The Chugach Board of Directors will also vote on the sale and, as a result of nearly all of Chugach’s member-customers being Anchorage residents, they will get their say through the city vote as well.
What Anchorage residents will think of the plan is unclear, but the utility officials said they haven’t heard from anyone who thinks it is a bad idea.
If approved by voters, the Regulatory Commission of Alaska would then have its say, an approval process that can take up to six months. That likely puts a final closing date sometime in very early 2019, Thibert said.
He estimated the aforementioned savings would be wrought over 30 to 40 years by basically by having one of everything an electric utility needs instead of two — likewise for repetitive operational activities.
Industry experts have said the six Railbelt utilities from Fairbanks to Homer have about as many customers as an average Lower 48 utility, albeit over a comparatively vast geographical region.
“Obviously when you put to organizations together you get efficiencies that generate revenue that you wouldn’t get otherwise; it’s a reduction in cost so you can maintain the rate levels the way they are and (decrease rates) over time.” Thibert added.

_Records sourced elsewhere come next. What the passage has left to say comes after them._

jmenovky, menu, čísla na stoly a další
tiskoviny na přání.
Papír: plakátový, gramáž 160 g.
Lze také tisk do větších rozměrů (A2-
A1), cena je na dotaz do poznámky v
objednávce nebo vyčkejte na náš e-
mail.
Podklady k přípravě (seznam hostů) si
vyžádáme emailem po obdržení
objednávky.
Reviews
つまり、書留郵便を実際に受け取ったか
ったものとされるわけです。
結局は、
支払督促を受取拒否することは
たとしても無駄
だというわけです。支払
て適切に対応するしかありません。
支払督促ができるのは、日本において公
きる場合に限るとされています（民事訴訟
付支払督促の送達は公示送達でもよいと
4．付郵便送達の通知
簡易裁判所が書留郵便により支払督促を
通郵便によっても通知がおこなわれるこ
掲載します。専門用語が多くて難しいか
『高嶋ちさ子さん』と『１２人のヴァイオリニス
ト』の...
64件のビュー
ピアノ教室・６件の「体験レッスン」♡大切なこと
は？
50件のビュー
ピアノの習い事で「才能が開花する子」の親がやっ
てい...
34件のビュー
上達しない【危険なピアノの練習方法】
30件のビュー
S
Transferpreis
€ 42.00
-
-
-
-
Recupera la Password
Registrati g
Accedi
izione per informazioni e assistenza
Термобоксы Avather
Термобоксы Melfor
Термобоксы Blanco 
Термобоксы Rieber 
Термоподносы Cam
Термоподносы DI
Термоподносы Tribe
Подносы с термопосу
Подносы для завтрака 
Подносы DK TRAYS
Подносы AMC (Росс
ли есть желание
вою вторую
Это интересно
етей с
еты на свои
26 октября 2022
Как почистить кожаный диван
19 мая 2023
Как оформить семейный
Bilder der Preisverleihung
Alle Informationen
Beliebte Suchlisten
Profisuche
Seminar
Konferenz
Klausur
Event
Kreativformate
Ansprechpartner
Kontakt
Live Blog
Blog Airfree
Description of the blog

ML&P General Manager Mark Johnston said the rates the utilities charge are usually very similar.
“We kind of trade back and forth who’s number one and who’s number two in best rates,” he commented.
It was stressed at the press briefing that no layoffs will be associated with the deal, should it go through. Thibert said Chugach would whittle the combined workforce through attrition and reorganization, noting each utility currently has a fair amount of vacant positions.
Specifically, Chugach would take on $695 million of debt, make incremental payments to the city totaling about $170 million and continue making the municipal utility service assessment payments, which are essentially ML&P’s payments to the city in-lieu of property taxes, according to Thibert.
He also noted that current low interest rates lessening Chugach's borrowing costs make the deal all the more appealing now.
Berkowitz said it would allow the city to pay down about $525 million in debt and make additional contributions to its trust fund.
Part of debt Chugach would take on would cover a $170 million direct payment to the Municipality of Anchorage, while the rest would be assuming ML&P’s outstanding obligations.
They said a series of meetings held by the Anchorage Economic Development Corp. last spring examining how to lower electric rates helped restart the consolidation conversation. At those meetings, a national utility consultant said merging the utilities is the single biggest step that could be taken to capture savings.
Subsequent to that the Anchorage Assembly passed a resolution in June encouraging the utilities to examine a merger.
Berkowitz said it quickly became clear a straight merger wasn’t feasible because of the inherent challenges in blending a member-owned cooperative with a government-owned utility so discussions evolved into what it would take for Chugach to buy ML&P.
The deal, while not expected, is almost a natural evolution considering the multiple ways Chugach and ML&P have partnered in recent years.
In January, Chugach, ML&P and adjacent Matanuska Electric Association announced a voluntary power pooling agreement through which the three will trade power down to the hour based on demand requirements.
Pooling demand and generating capacity allows the utilities to more fully capture the fuel savings and other operational efficiencies provided by the new generation plants each has put into service since 2013.
In 2016 they bought into the Cook Inlet Beluga River natural gas field to gain a reliably priced long-term fuel supply.
The two also jointly own the west Anchorage Southcentral Power Project generation plant built in 2013.